EXERCISE BRIEF >>
Below are entries to examine: work out how many lines contain the word "Office", and give only that number.

STORED DATA >>

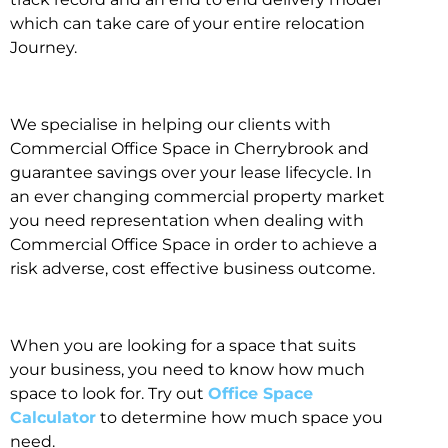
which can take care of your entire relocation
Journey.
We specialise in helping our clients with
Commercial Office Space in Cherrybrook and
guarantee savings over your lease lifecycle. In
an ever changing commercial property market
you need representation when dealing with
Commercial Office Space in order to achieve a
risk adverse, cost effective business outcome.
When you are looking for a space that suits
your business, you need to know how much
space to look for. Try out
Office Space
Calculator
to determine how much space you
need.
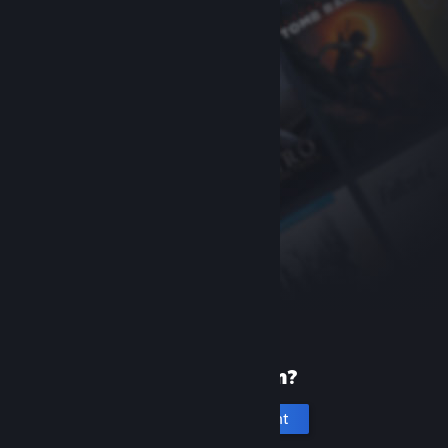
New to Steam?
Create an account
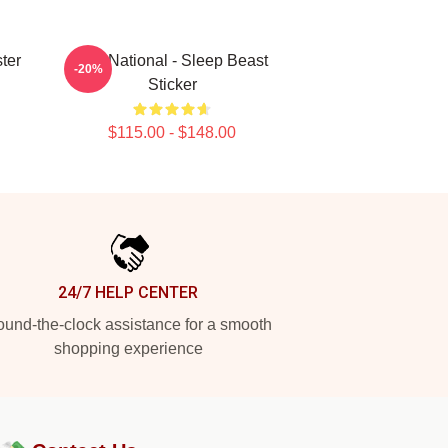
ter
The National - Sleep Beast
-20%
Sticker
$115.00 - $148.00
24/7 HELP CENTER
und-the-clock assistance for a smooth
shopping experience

EXERCISE ANSWER >>
3